Large volumes of sugar dust were generated in the cleaning attempt and a hazard of combustion and possibly explosion of the dust cloud was present.

Example 2 In this example a further dirty section of the same compressor blade was abraded in a similar cleaning rig but using a different air nozzle and a different abrasive. The air pressure was 80 psi (5.6 kg/cm2) and the ejector nozzle orifice was 3.2 mm. The abrasive particles were of crystalline urea, and in particular the microprilled urea sold under the trade name "Biuron", typically having a particle size of around 0.5 mm.

Blasting was conducted for about 45 seconds, during which about 0.5 kg urea was blasted onto the surface.

A good abrasive cleaning effect was observed with no significant build-up of urea particles on the surface. Small deposits of dust that did remain were easily washed away with cold water. Although clouds of dust were formed they created no fire or other hazard and no ill effects to the operators were noted.

Example 3 In this example a chromated magnesium bearing carrier coated with Rockhard (an epoxy resin) and a green epoxy top coat was immersed in a solvent type paint remover operated at 100"C for a period of 3 hours. The softened paint was then removed by blasting with urea. The pressure was 80 psi (5.6 kg/cm2) with a nozzle orifice of 4 mm. Finally the surface was water rinsed to dissolve and hence remove final traces of the blasting medium. On areas not blasted with urea but only rinsed with water, removal of the paint scheme was incomplete.

Claims (10)

1. A process in which a surface is cleaned by dry abrasive blasting using particulate urea as the abrasive.
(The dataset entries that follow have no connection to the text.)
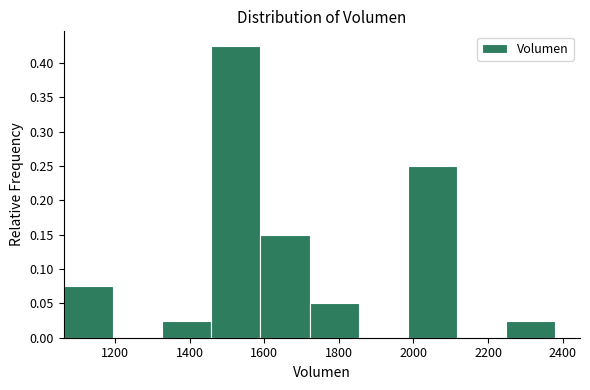

Reading left to right, list every bar in this chart as the range it spans on the x-axis followed by its height. Neither the bar edges nor the heights are printed on the chart, so give them approximately, as read against the axes.

1060 to 1200: 0.075
1200 to 1320: 0
1320 to 1460: 0.025
1460 to 1580: 0.425
1580 to 1720: 0.150
1720 to 1860: 0.050
1860 to 1980: 0
1980 to 2120: 0.250
2120 to 2240: 0
2240 to 2380: 0.025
2. A process according to claim 1 in which the particulate urea has a particle size of 0.1 to 1 mm.

3. A process according to claim 2 in which the particulate urea is in the form of micropriils.

4. A process according to any preceding claim in which, after the dry blasting, the surface is washed with water to remove residual urea.

5. A process according to claim 4 in which the washing is effected by application of water to the surface by sprays or jets.

6. A process according to any preceding claim in which the dry abrasive blasting is conducted in a dry blasting cabinet.

7. A process according to any preceding claim in which the surface carries a paint coating or paint residues.

8. A process according to claim 7 in which the surface is treated with a paint remover before the abrasive blasting with urea.

9. A process according to claim 1 substantially as herein described with reference to examples 2 or 3.

10. An abrasive for dry abrasive blasting and that is particulate urea.